* WORK TO BE COMPLETED
Pictures do not belong in your copy; repeat every other part of the entries exactly.

* GIVEN ENTRIES
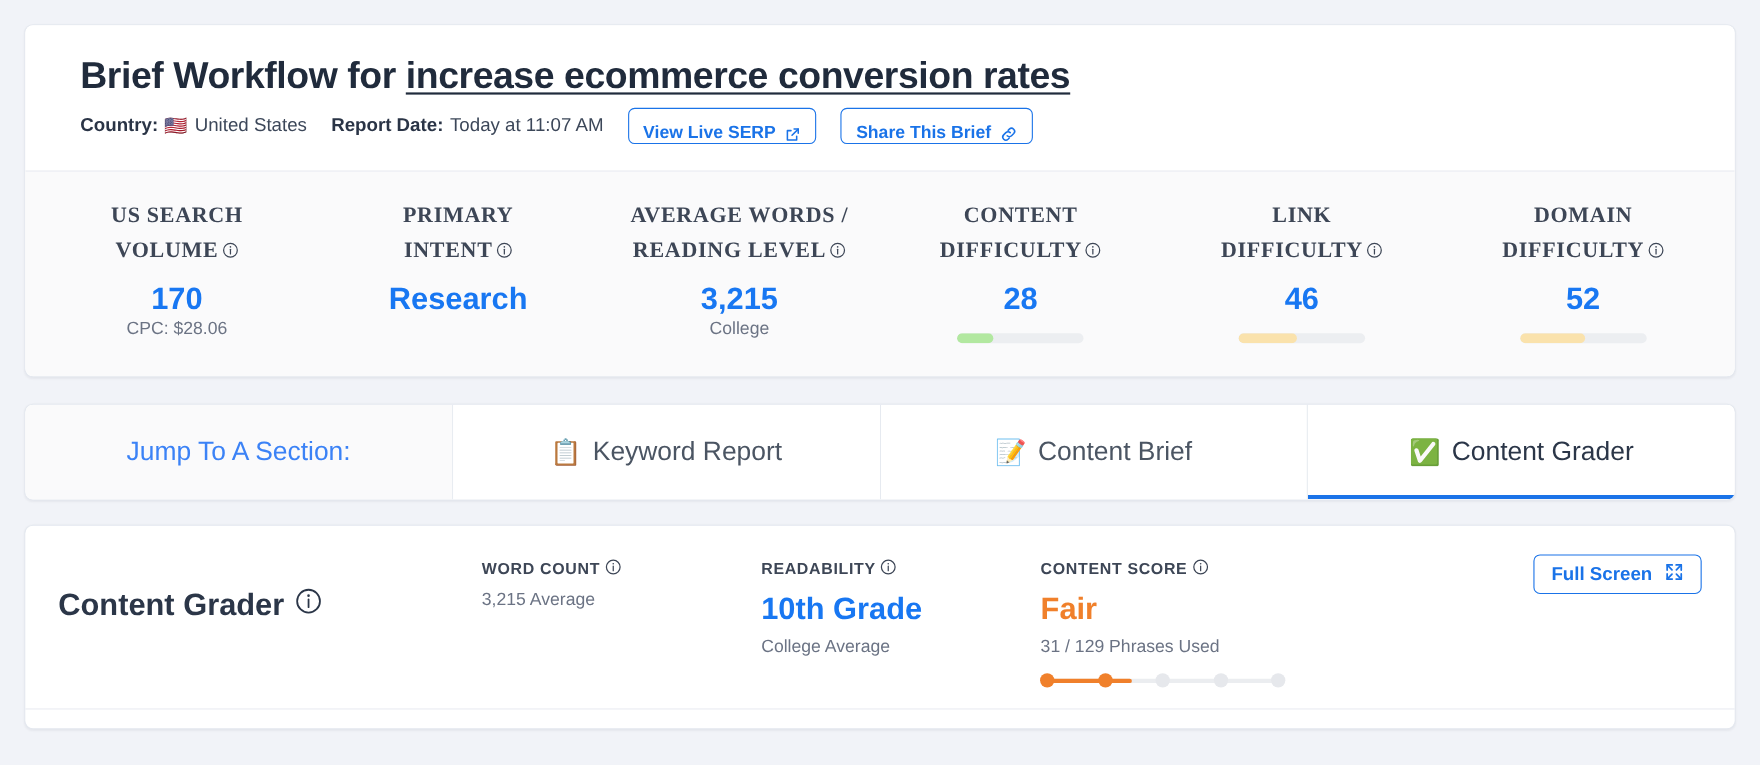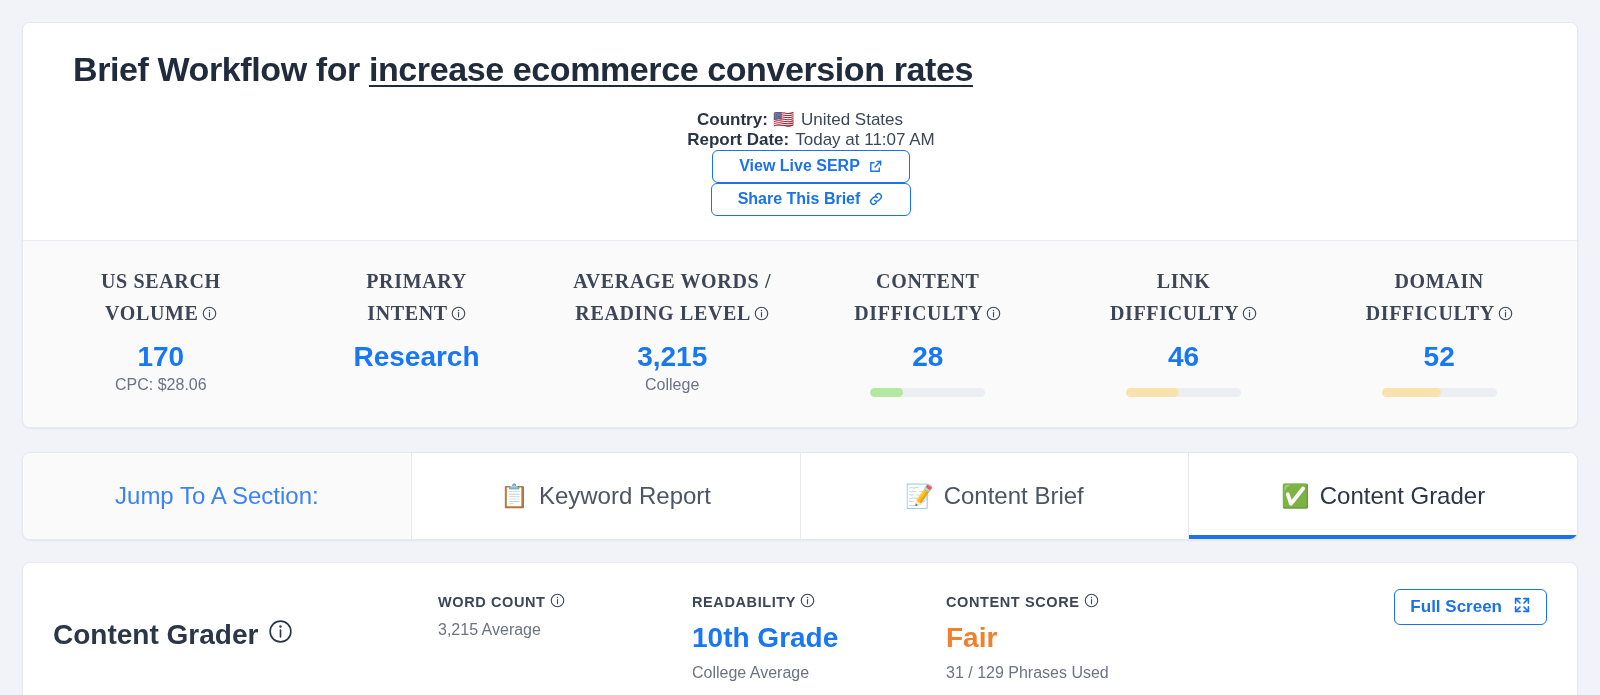--- a/index.html
+++ b/index.html
@@ -46,37 +46,36 @@
   .brief-title .kw {
     text-decoration: underline;
     text-underline-offset: 4px;
     text-decoration-thickness: 2px;
   }
 
   .meta-row {
     display: flex;
     align-items: center;
     gap: 0;
-    margin-top: 20px;
+    margin-top: 8px;
     font-size: 17px;
     color: #3c4759;
-    flex-direction: column;
   }
   .meta-label { font-weight: 700; color: #2a3446; }
   .meta-val   { font-weight: 400; color: #3c4759; }
   .meta-group { display: flex; align-items: center; gap: 6px; }
   .meta-group + .meta-group { margin-left: 22px; }
   .flag { font-size: 17px; line-height: 1; }
 
   .pillbtn {
     display: inline-flex;
-    align-items: center;
+    align-items: flex-end;
     gap: 8px;
     height: 33px;
-    padding: 0 26px;
+    padding: 0 13px;
     margin-left: 22px;
     border: 1.6px solid #1a73e8;
     border-radius: 6px;
     background: #fff;
     color: #1a73e8;
     font-size: 16px;
     font-weight: 700;
     font-family: "Liberation Sans", sans-serif;
     cursor: pointer;
     white-space: nowrap;

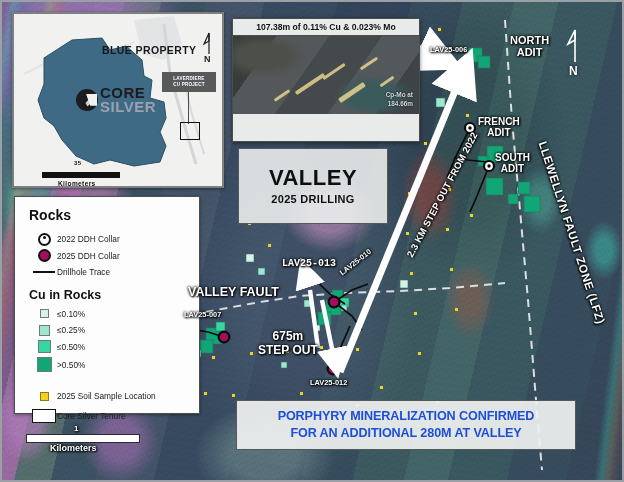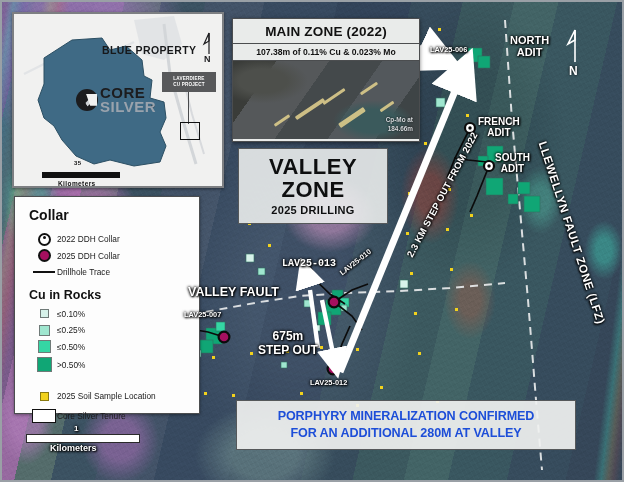--- a/index.html
+++ b/index.html
@@ -315,42 +315,40 @@
     <div class="abs" id="inset-north">
       <svg width="18" height="34" viewBox="0 0 18 34">
         <path d="M9 1 L9 22" stroke="#1c1c1e" stroke-width="1.2"></path>
         <path d="M9 1 L4 12 L9 9 Z" fill="none" stroke="#1c1c1e" stroke-width="1.2"></path>
       </svg>
       <div class="abs nglyph" style="left:4px;top:22px;">N</div>
     </div>
   </div>
 
   <div class="abs" id="mainzone">
-    <div id="mz-title">MAIN ZONE (2022)</div>
     <div id="mz-result">107.38m of 0.11% Cu &amp; 0.023% Mo</div>
     <div id="mz-photo">
       <div class="cpstreak" style="left:60px;top:46px;width:34px;height:4px;"></div>
       <div class="cpstreak" style="left:88px;top:34px;width:26px;height:3px;"></div>
       <div class="cpstreak" style="left:104px;top:54px;width:30px;height:5px;"></div>
       <div class="cpstreak" style="left:126px;top:26px;width:20px;height:3px;"></div>
       <div class="cpstreak" style="left:40px;top:58px;width:18px;height:3px;"></div>
       <div class="cpstreak" style="left:146px;top:44px;width:16px;height:3px;"></div>
       <div id="mz-cap1">Cp-Mo at</div>
       <div id="mz-cap2">184.66m</div>
     </div>
   </div>
 
   <div class="abs" id="valleyzone">
     <div id="vz-l1">VALLEY</div>
-    <div id="vz-l2">ZONE</div>
     <div id="vz-l3">2025 DRILLING</div>
   </div>
 
   <div class="abs" id="legend">
-    <div id="legend-title">Collar</div>
+    <div id="legend-title">Rocks</div>
 
     <div class="lg-row">
       <span class="lg-sym">
           <span class="sym-2022"></span>
         </span>
       <span class="lg-txt">2022 DDH Collar</span>
     </div>
     <div class="lg-row">
       <span class="lg-sym">
           <span class="sym-2025"></span>

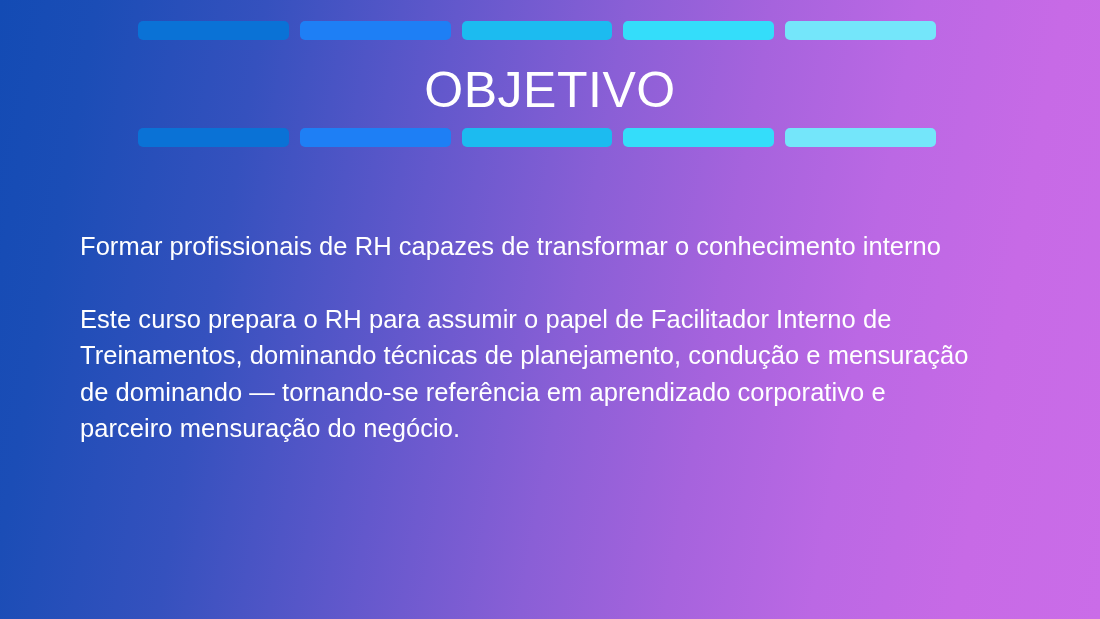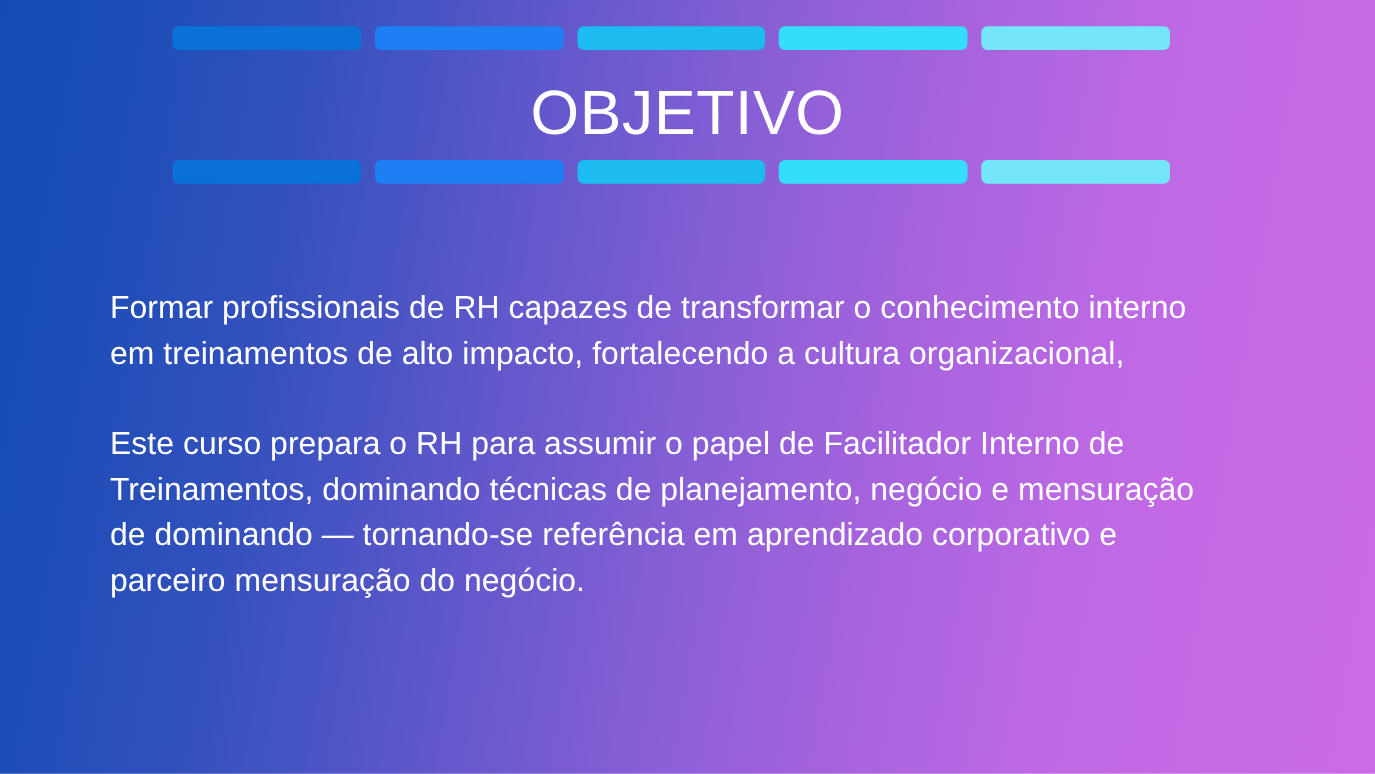--- a/index.html
+++ b/index.html
@@ -60,21 +60,21 @@
     line-height: 64px;
     letter-spacing: 0.5px;
     font-weight: 400;
     white-space: nowrap;
   }
 
   
   .body-block {
     position: absolute;
     top: 228px;
-    left: 88px;
+    left: 80px;
     width: 1000px;
   }
   .para {
     color: #ffffff;
     font-size: 25.5px;
     line-height: 36.5px;
     font-weight: 400;
     letter-spacing: 0.05px;
     margin: 0;
   }
@@ -106,25 +106,24 @@
     <div class="bar" style="background: rgb(30, 127, 245);"></div>
     <div class="bar" style="background: rgb(28, 187, 240);"></div>
     <div class="bar" style="background: rgb(52, 221, 250);"></div>
     <div class="bar" style="background: rgb(116, 230, 250);"></div>
   </div>
 
   <div class="body-block">
 
     <p class="para">
       <span class="ln">Formar profissionais de RH capazes de transformar o conhecimento interno</span>
-      <span class="ln">em treinamentos de alto impacto, fortalecendo a cultura organizacional,</span>
     </p>
 
     <p class="para">
       <span class="ln">Este curso prepara o RH para assumir o papel de Facilitador Interno de</span>
-      <span class="ln">Treinamentos, dominando técnicas de planejamento, negócio e mensuração</span>
+      <span class="ln">Treinamentos, dominando técnicas de planejamento, condução e mensuração</span>
       <span class="ln">de dominando — tornando-se referência em aprendizado corporativo e</span>
       <span class="ln">parceiro mensuração do negócio.</span>
     </p>
 
   </div>
 
 </div>
 
 </body></html>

* ANSWER
--- a/index.html
+++ b/index.html
@@ -46,37 +46,36 @@
   .brief-title .kw {
     text-decoration: underline;
     text-underline-offset: 4px;
     text-decoration-thickness: 2px;
   }
 
   .meta-row {
     display: flex;
     align-items: center;
     gap: 0;
-    margin-top: 20px;
+    margin-top: 8px;
     font-size: 17px;
     color: #3c4759;
-    flex-direction: column;
   }
   .meta-label { font-weight: 700; color: #2a3446; }
   .meta-val   { font-weight: 400; color: #3c4759; }
   .meta-group { display: flex; align-items: center; gap: 6px; }
   .meta-group + .meta-group { margin-left: 22px; }
   .flag { font-size: 17px; line-height: 1; }
 
   .pillbtn {
     display: inline-flex;
-    align-items: center;
+    align-items: flex-end;
     gap: 8px;
     height: 33px;
-    padding: 0 26px;
+    padding: 0 13px;
     margin-left: 22px;
     border: 1.6px solid #1a73e8;
     border-radius: 6px;
     background: #fff;
     color: #1a73e8;
     font-size: 16px;
     font-weight: 700;
     font-family: "Liberation Sans", sans-serif;
     cursor: pointer;
     white-space: nowrap;

--- a/index.html
+++ b/index.html
@@ -315,42 +315,40 @@
     <div class="abs" id="inset-north">
       <svg width="18" height="34" viewBox="0 0 18 34">
         <path d="M9 1 L9 22" stroke="#1c1c1e" stroke-width="1.2"></path>
         <path d="M9 1 L4 12 L9 9 Z" fill="none" stroke="#1c1c1e" stroke-width="1.2"></path>
       </svg>
       <div class="abs nglyph" style="left:4px;top:22px;">N</div>
     </div>
   </div>
 
   <div class="abs" id="mainzone">
-    <div id="mz-title">MAIN ZONE (2022)</div>
     <div id="mz-result">107.38m of 0.11% Cu &amp; 0.023% Mo</div>
     <div id="mz-photo">
       <div class="cpstreak" style="left:60px;top:46px;width:34px;height:4px;"></div>
       <div class="cpstreak" style="left:88px;top:34px;width:26px;height:3px;"></div>
       <div class="cpstreak" style="left:104px;top:54px;width:30px;height:5px;"></div>
       <div class="cpstreak" style="left:126px;top:26px;width:20px;height:3px;"></div>
       <div class="cpstreak" style="left:40px;top:58px;width:18px;height:3px;"></div>
       <div class="cpstreak" style="left:146px;top:44px;width:16px;height:3px;"></div>
       <div id="mz-cap1">Cp-Mo at</div>
       <div id="mz-cap2">184.66m</div>
     </div>
   </div>
 
   <div class="abs" id="valleyzone">
     <div id="vz-l1">VALLEY</div>
-    <div id="vz-l2">ZONE</div>
     <div id="vz-l3">2025 DRILLING</div>
   </div>
 
   <div class="abs" id="legend">
-    <div id="legend-title">Collar</div>
+    <div id="legend-title">Rocks</div>
 
     <div class="lg-row">
       <span class="lg-sym">
           <span class="sym-2022"></span>
         </span>
       <span class="lg-txt">2022 DDH Collar</span>
     </div>
     <div class="lg-row">
       <span class="lg-sym">
           <span class="sym-2025"></span>

--- a/index.html
+++ b/index.html
@@ -60,21 +60,21 @@
     line-height: 64px;
     letter-spacing: 0.5px;
     font-weight: 400;
     white-space: nowrap;
   }
 
   
   .body-block {
     position: absolute;
     top: 228px;
-    left: 88px;
+    left: 80px;
     width: 1000px;
   }
   .para {
     color: #ffffff;
     font-size: 25.5px;
     line-height: 36.5px;
     font-weight: 400;
     letter-spacing: 0.05px;
     margin: 0;
   }
@@ -106,25 +106,24 @@
     <div class="bar" style="background: rgb(30, 127, 245);"></div>
     <div class="bar" style="background: rgb(28, 187, 240);"></div>
     <div class="bar" style="background: rgb(52, 221, 250);"></div>
     <div class="bar" style="background: rgb(116, 230, 250);"></div>
   </div>
 
   <div class="body-block">
 
     <p class="para">
       <span class="ln">Formar profissionais de RH capazes de transformar o conhecimento interno</span>
-      <span class="ln">em treinamentos de alto impacto, fortalecendo a cultura organizacional,</span>
     </p>
 
     <p class="para">
       <span class="ln">Este curso prepara o RH para assumir o papel de Facilitador Interno de</span>
-      <span class="ln">Treinamentos, dominando técnicas de planejamento, negócio e mensuração</span>
+      <span class="ln">Treinamentos, dominando técnicas de planejamento, condução e mensuração</span>
       <span class="ln">de dominando — tornando-se referência em aprendizado corporativo e</span>
       <span class="ln">parceiro mensuração do negócio.</span>
     </p>
 
   </div>
 
 </div>
 
 </body></html>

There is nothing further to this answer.